18 Mayıs 2009 Pazartesi

Gözümüz Aydın! Sonun da Bölgemiz Nükleer Başlıklı Silahlardan Kurtuluyor..



1986 yılında Çernobil’de yaşanan nükleer felaket daha dün gibi zihinlerde güncelliğini korurken ABD ve Rusya arasında START antlaşmasının devamı niteliğinde nükleer başlıklı silahların sayıca azaltılmasını ön gören yeni bir antlaşmanın imzalanacak olmasıyla konu tüm dünyada önemini bir kez daha hatırlatarak, ilgili olabilecek tüm platformlarda uzun uzadıya ele alınıp, tartışılacağa benziyor bu günlerde.
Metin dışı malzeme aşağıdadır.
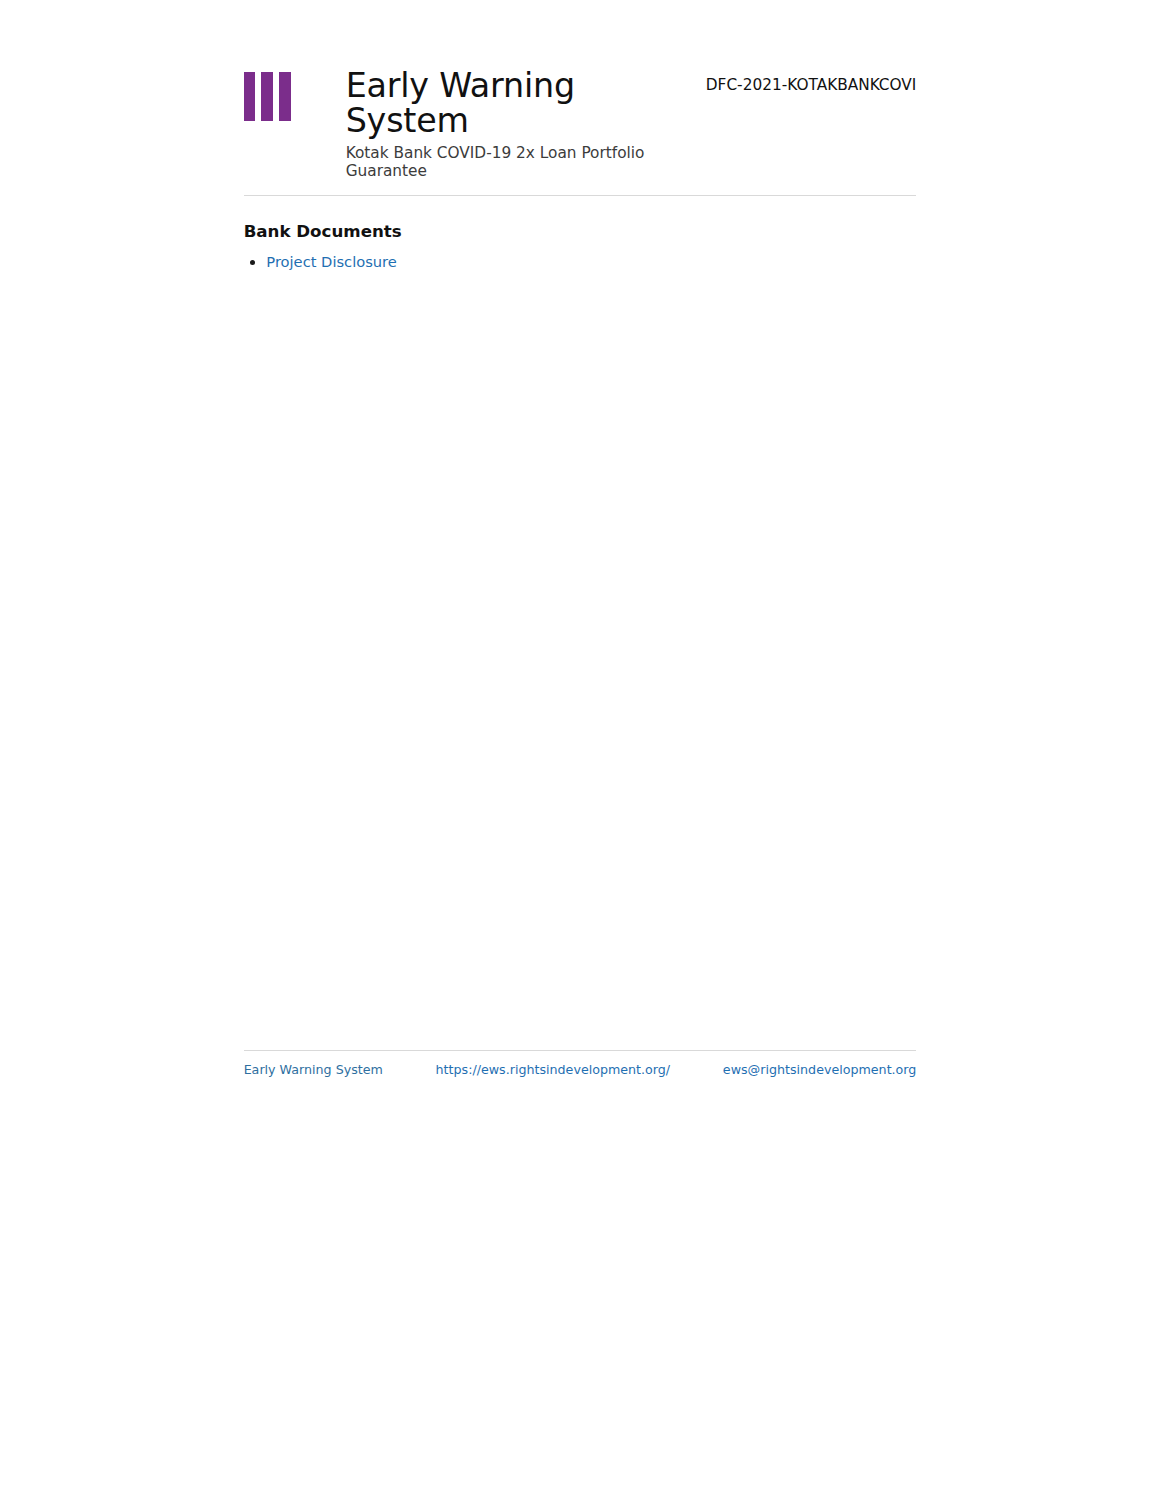Early Warning System
Kotak Bank COVID-19 2x Loan Portfolio Guarantee
DFC-2021-KOTAKBANKCOVI
Bank Documents
Project Disclosure
Early Warning System
https://ews.rightsindevelopment.org/
ews@rightsindevelopment.org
Konuya muhtemelen ilk önce askeri ve güvenlik stratejisi açısından yer verilecek. Oldukça sıcak bir gündemle dolu olan 2008 yılının ardından en az bir o kadar çatışma ve kavgalara gebe olan 2009’lu günlerin yaratacağı korku ve endişe atmosferinde, doğrusu iyi bir malzeme bulunmuş oluyor böylece! Ardından nükleer enerjinin askeri amaçlar dışında kullanımının kar ve zararı konacaktır ortaya. Sayıca azaltılan nükleer başlıklı silahların akıbetinin ne olduğu, bunların nerede ve hangi şartlarda saklandığı sorgulanacak. Belki de bu sorun, bir yolu bulunarak gözlerden saklanmaya bile çalışılacaktır. Nükleer kirlenmenin doğada neden olduğu tahribata geçmiş yıllardan örnekler verilecek, etkisinin binlerce yıl gözlenebileceği, bu nedenle her çeşit biyolojik organizma ve habitatta onarılmaz yaraların açılacağı anlatılacak uzun, uzun. Yukarıdaki bakış açılarından her hangi birine inanarak bunu savunanların işi zor aslında. Tarafı olduğunuz pencerenin size gösterdiği istikamette gördüklerinizi göremeyen karşı pencere komşunuzun eleştirilerine açık olmalısınız ilkin. Bazen aşırı milliyetçi fanatik, bazen humanizmaya inanan bir ahmak olarak yaftalanmak var bu işin sonunda. Haber akışının bu kadar hızlı olduğu bir dünyada, yaşamakta mı zorlaştı nedir bilmem? Haber ve bilgi akışındaki hız kadar, bu edinimlerin hazm edilmesine, sindirilmesine yardımcı olacak kriterle neden geliştirilmez bir türlü? Haa, belki adına uygarlık dediğimiz şey aslında şiddet ve gerilim üreten anlayış kalıplarından büsbütün farklı bir işleyişin adı olsa gerek. Teknolojisi paketlenen, heyecanları ambalajlanan, korku ve umutları pazarlanan, homo ekonomicus tarzı yeni bir spesifik türün yaratılmasına ve bu türden algılamaların üretilmesine konu olmak ister miyim acaba? Neyse biz şimdilik şu DW’ ye düşen gündemi yorumlamaya çalışalım;

ABD ve Rusya, taraflar arasında 1991 yılında imzalanan START antlaşmasının, yılsonunda süresinin dolacak olması nedeniyle nükleer silahların sayıca azaltılmasını hedefleyen yeni bir antlaşmayı görüşmek üzere bugün itibariyle 18 Mayıs’ta bir araya gelecekler. Bundan çok kısa bir süre önce Nazi Almanya’sının mağlubiyeti nedeniyle Rusya’da yapılan “ zafer” kutlamalarında Rusya Devlet Başkanı Medyedev’in ülkesindeki nükleer silahların modernize edileceği ve ülkesine yönelebilecek herhangi bir tehdide aynı kararlılıkla karşılık verileceği şeklindeki söylemlerinden sonra böyle bir antlaşmayı kabullenecek olması Rusya’nın Amerikan politikalarının etkisinde kalıp kalmadığının sorgulanmasına neden olmakta. Bu çelişkili durumu “ Rusya ve Dünya Siyaseti” adlı derginin başyazarı Fyodor Lukyanov şu şekilde açıklamakta : “ Gözdağı vermek için şu anda olduğu gibi fazla sayıda füze ve nükleer başlığa gerek yok. Yani bu sayıyı kolayca yarıya indirmek mümkün…Ancak nükleer silahlar tamamen ortadan kalkmayacaktır.Çünkü bunlar, Rusya’nın en büyük güvenlik garantisidir.”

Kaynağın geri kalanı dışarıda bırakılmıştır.